- [Work request] Look through the entries. Copy each line that has the word "มาตรฐาน".

________________________

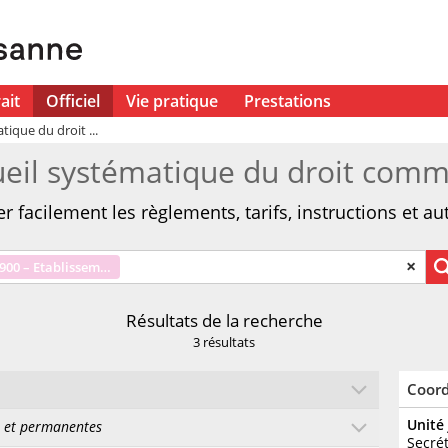
ait
Officiel
Vie pratique
Prestations
tique du droit ...
eil systématique du droit com
r facilement les règlements, tarifs, instructions et 
×
900 – Etablissements et manifestations
Résultats de la recherche
3 résultats
Coor
Unité
s et permanentes
Secré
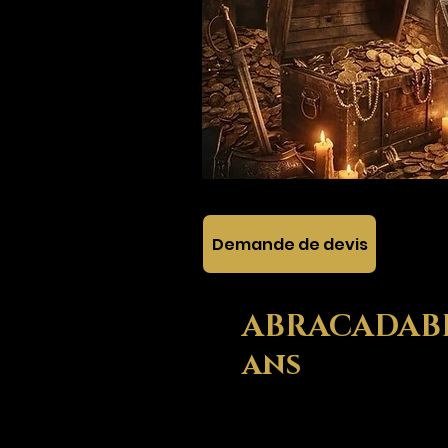
Demande de devis
ABRACADABRA
ans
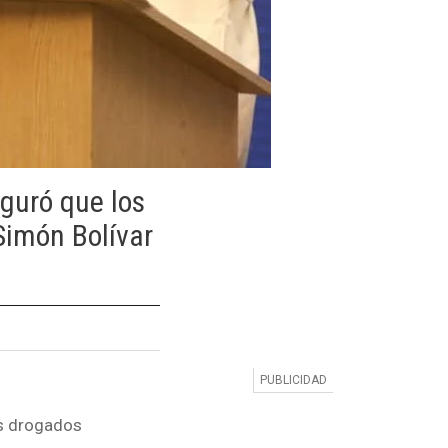
guró que los
Simón Bolívar
s drogados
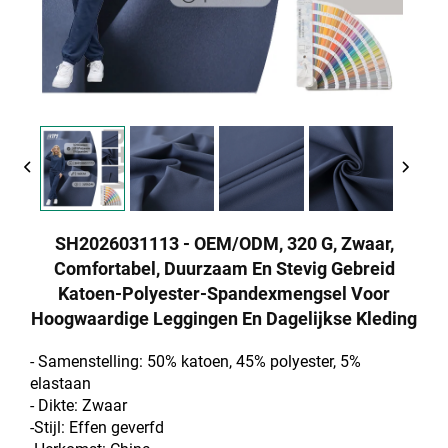
SH2026031113 - OEM/ODM, 320 G, Zwaar,
Comfortabel, Duurzaam En Stevig Gebreid
Katoen-Polyester-Spandexmengsel Voor
Hoogwaardige Leggingen En Dagelijkse Kleding
- Samenstelling: 50% katoen, 45% polyester, 5%
elastaan
- Dikte: Zwaar
-Stijl: Effen geverfd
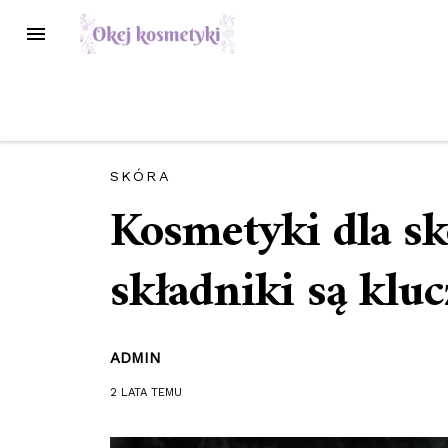
Przejdź
MENU
do
treści
SKÓRA
Kosmetyki dla skó
składniki są klu
ADMIN
2 LATA
TEMU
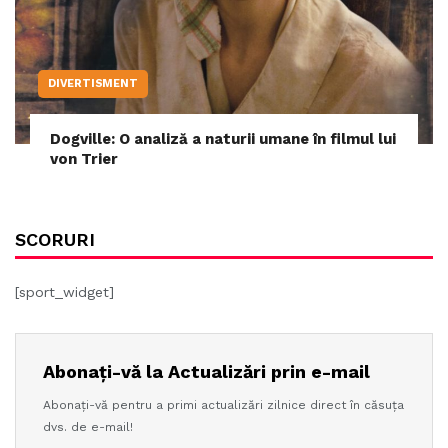
DIVERTISMENT
Dogville: O analiză a naturii umane în filmul lui
von Trier
SCORURI
[sport_widget]
Abonați-vă la Actualizări prin e-mail
Abonați-vă pentru a primi actualizări zilnice direct în căsuța
dvs. de e-mail!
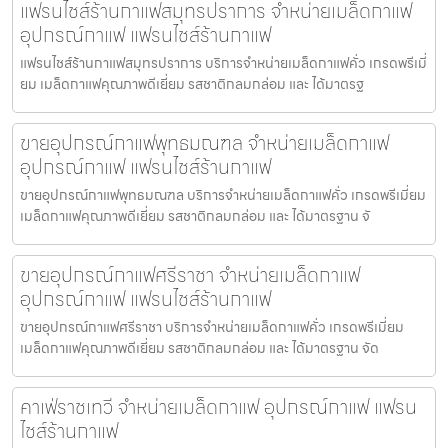
แฟรนไชส์ร้านกาแฟสมุทรปราการ จำหน่ายเมล็ดกาแฟ
อุปกรณ์กาแฟ แฟรนไชส์ร้านกาแฟ
แฟรนไชส์ร้านกาแฟสมุทรปราการ บริการจำหน่ายเมล็ดกาแฟคั่ว เกรดพรีเมี่
ยม เมล็ดกาแฟคุณภาพดีเยี่ยม รสชาติกลมกล่อม และ ได้มาตรฐ
ขายอุปกรณ์กาแฟพุทธมณฑล จำหน่ายเมล็ดกาแฟ
อุปกรณ์กาแฟ แฟรนไชส์ร้านกาแฟ
ขายอุปกรณ์กาแฟพุทธมณฑล บริการจำหน่ายเมล็ดกาแฟคั่ว เกรดพรีเมี่ยม
เมล็ดกาแฟคุณภาพดีเยี่ยม รสชาติกลมกล่อม และ ได้มาตรฐาน จั
ขายอุปกรณ์กาแฟศรีราชา จำหน่ายเมล็ดกาแฟ
อุปกรณ์กาแฟ แฟรนไชส์ร้านกาแฟ
ขายอุปกรณ์กาแฟศรีราชา บริการจำหน่ายเมล็ดกาแฟคั่ว เกรดพรีเมี่ยม
เมล็ดกาแฟคุณภาพดีเยี่ยม รสชาติกลมกล่อม และ ได้มาตรฐาน จัด
คาเฟ่ราชเทวี จำหน่ายเมล็ดกาแฟ อุปกรณ์กาแฟ แฟรน
ไชส์ร้านกาแฟ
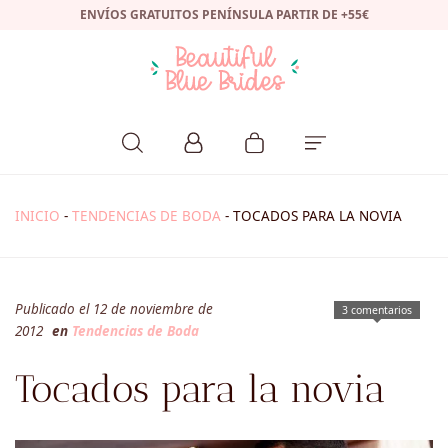
ENVÍOS GRATUITOS PENÍNSULA PARTIR DE +55€
INICIO
-
TENDENCIAS DE BODA
-
TOCADOS PARA LA NOVIA
Publicado el 12 de noviembre de
3 comentarios
2012
en
Tendencias de Boda
Tocados para la novia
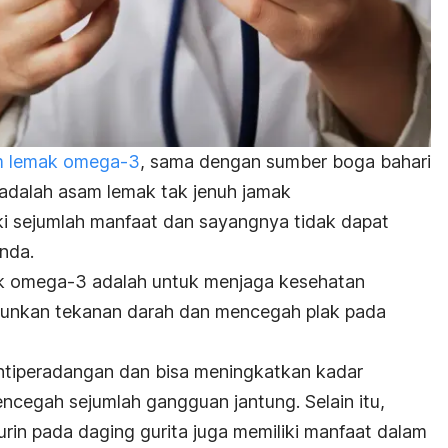
 lemak omega-3
, sama dengan sumber boga bahari
adalah asam lemak tak jenuh jamak
ki sejumlah manfaat dan sayangnya tidak dapat
Anda.
k omega-3 adalah untuk menjaga kesehatan
nurunkan tekanan darah dan mencegah plak pada
ntiperadangan dan bisa meningkatkan kadar
mencegah sejumlah gangguan jantung.
Selain itu,
rin pada daging gurita juga memiliki manfaat dalam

________________________

- [Solved problem]
เมล็ดกาแฟคุณภาพดีเยี่ยม รสชาติกลมกล่อม และ ได้มาตรฐาน จั
เมล็ดกาแฟคุณภาพดีเยี่ยม รสชาติกลมกล่อม และ ได้มาตรฐาน จัด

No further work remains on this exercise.